**Records for the exercise**
◇ ◇ ◇ ◇ ◇
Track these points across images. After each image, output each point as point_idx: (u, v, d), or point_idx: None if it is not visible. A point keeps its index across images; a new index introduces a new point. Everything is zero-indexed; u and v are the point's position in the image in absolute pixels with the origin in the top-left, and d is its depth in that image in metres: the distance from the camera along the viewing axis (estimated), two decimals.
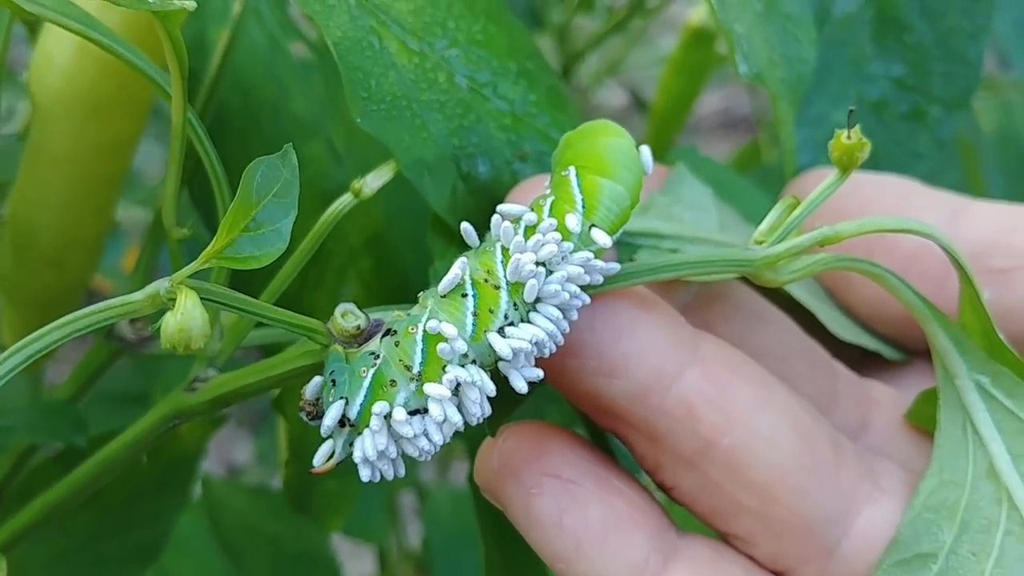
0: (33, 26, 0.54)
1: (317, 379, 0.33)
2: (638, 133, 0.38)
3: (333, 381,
◇ ◇ ◇ ◇ ◇
**What the task asks**
Copy out every line of the data above, taking care to leave the pictures out.

**Response below**
Track these points across images. After each image, output each point as point_idx: (u, v, d), or point_idx: None if it is not visible. A point keeps its index across images; a new index introduces a new point. Everything is zero-indexed; u and v are the point's position in the image in absolute pixels with the origin in the top-left, and d is its depth in that image in metres: the distance from the camera along the viewing axis (estimated), two decimals.
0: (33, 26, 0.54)
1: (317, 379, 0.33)
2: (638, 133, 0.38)
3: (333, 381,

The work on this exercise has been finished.